[comp.archives] [comp.os.research] TR available: "Estimating the Reliability of Hosts Using the Internet"

darrell@sequoia.ucsc.edu (Darrell Long) (03/12/91)

Archive-name: internet/research/internet-host-reliability/1991-03-11
Archive: midgard.ucsc.edu:/pub/tr/ucsc-crl-91-06.ps.Z [128.114.14.6]
Original-posting-by: darrell@sequoia.ucsc.edu (Darrell Long)
Original-subject: TR available: "Estimating the Reliability of Hosts Using the Internet"
Reposted-by: emv@ox.com (Edward Vielmetti)


This is a substantial revision (all new experiments) of the earlier "A Study
of the Reliability of Internet Sites".

It's available via anonymous FTP from midgard.ucsc.edu (128.114.14.6) as
pub/tr/ucsc-crl-91-06.ps.Z

DL
-- 

        Estimating the Reliability of Hosts Using the Internet

        D. D. E. Long                         J. L. Carroll, C. J. Park
Computer & Information Sciences                 Mathematical Sciences
   University of California                   San Diego State University
     Santa Cruz, CA 95064                        San Diego, CA 92182

(408) 459-2616                              (619) 594-7242, (619) 594-6171

darrell@cis.ucsc.edu                      carroll@sdsu.edu, cjpark@sdsu.edu



                                ABSTRACT

Modeling the reliability distributed systems, whether through analysis or
simulation, requires a good understanding of the reliability of the
components.  Careful modeling allows highly fault-tolerant distributed data
bases and similar applications to be constructed at the least cost.

It is often assumed that the failure and repair rates of components are
exponentially distributed.  This hypothesis is testable for failure rates,
though the process of gathering and reducing the data to a usable form can be
difficult.  By applying an appropriate test statistic, some of the samples
were found to have a realistic chance of being drawn from an exponential
distribution, while others can be confidently classed as non-exponential.

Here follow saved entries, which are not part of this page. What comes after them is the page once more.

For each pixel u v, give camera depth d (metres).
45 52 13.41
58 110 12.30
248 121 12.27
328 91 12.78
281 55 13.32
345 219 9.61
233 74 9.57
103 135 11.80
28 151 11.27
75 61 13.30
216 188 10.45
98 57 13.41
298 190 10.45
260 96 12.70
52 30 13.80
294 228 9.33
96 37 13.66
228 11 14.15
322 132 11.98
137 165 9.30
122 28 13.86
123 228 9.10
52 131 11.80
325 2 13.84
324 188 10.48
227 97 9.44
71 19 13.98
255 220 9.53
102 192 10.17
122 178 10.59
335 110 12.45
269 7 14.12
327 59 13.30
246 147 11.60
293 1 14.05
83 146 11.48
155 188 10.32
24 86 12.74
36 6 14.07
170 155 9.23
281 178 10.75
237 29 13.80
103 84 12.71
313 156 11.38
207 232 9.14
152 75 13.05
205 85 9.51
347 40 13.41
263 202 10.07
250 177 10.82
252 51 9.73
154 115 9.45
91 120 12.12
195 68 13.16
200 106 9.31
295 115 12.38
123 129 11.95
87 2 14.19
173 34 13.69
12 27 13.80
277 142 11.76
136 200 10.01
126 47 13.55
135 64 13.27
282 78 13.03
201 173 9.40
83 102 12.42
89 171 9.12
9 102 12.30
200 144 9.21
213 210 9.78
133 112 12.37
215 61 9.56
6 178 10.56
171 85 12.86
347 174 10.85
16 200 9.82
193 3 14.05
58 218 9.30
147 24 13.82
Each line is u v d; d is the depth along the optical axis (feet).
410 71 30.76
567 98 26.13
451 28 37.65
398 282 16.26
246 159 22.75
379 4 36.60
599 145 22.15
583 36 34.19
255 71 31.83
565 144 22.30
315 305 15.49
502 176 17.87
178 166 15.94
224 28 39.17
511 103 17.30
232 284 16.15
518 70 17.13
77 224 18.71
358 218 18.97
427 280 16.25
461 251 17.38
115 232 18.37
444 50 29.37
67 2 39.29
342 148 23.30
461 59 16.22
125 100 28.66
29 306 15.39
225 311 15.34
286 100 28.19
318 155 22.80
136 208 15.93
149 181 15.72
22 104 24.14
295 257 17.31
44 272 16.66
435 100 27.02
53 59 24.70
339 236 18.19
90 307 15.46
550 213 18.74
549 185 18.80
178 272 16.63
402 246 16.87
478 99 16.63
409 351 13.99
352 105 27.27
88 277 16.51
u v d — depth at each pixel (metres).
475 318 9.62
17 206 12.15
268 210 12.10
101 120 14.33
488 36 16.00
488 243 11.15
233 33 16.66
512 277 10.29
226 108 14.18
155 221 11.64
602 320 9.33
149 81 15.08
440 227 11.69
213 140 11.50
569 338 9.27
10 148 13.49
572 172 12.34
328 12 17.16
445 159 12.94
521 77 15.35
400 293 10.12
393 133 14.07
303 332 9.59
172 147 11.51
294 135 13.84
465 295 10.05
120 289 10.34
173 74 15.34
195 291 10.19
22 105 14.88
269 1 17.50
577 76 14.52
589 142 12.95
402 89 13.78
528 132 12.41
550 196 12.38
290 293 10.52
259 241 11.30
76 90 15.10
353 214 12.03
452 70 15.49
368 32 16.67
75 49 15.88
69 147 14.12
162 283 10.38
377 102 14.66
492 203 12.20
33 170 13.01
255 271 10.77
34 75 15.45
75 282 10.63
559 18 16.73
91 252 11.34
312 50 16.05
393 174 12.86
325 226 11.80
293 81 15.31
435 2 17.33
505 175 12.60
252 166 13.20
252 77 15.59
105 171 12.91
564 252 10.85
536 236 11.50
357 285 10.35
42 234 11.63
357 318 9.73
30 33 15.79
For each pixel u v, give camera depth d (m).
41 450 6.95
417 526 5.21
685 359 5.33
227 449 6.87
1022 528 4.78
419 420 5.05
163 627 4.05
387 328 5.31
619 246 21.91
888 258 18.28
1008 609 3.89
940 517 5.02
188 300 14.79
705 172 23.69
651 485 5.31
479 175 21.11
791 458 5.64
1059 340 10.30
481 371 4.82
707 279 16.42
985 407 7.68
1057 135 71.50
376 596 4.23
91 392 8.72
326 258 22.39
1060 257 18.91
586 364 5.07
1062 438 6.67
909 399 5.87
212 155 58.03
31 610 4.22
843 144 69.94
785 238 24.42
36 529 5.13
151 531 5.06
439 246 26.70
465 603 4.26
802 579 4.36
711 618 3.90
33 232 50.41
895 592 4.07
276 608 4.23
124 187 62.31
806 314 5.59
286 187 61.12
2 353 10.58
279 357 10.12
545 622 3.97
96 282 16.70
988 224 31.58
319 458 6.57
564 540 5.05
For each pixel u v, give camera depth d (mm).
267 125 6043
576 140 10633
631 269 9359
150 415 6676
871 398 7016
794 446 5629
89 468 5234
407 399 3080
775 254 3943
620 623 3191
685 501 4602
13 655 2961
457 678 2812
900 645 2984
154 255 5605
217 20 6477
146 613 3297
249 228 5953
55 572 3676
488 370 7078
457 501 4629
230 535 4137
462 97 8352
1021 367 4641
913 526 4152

For this study, data were collected from a large number of hosts via the
Internet with no special privileges or monitoring facilities.  Over 350,000
hosts were considered, and more than 68,000 of these that were judged
likely to respond were queried.  These hosts were sampled several times over
the course of two months to obtain up-times, and finally to determine average
host availability.  A rich collection of information was gathered in this
fashion, allowing estimates of availability, mean-time-to-failure (MTTF) and
mean-time-to-repair (MTTR) to be derived.  The results reported here
correspond with those seen in practice.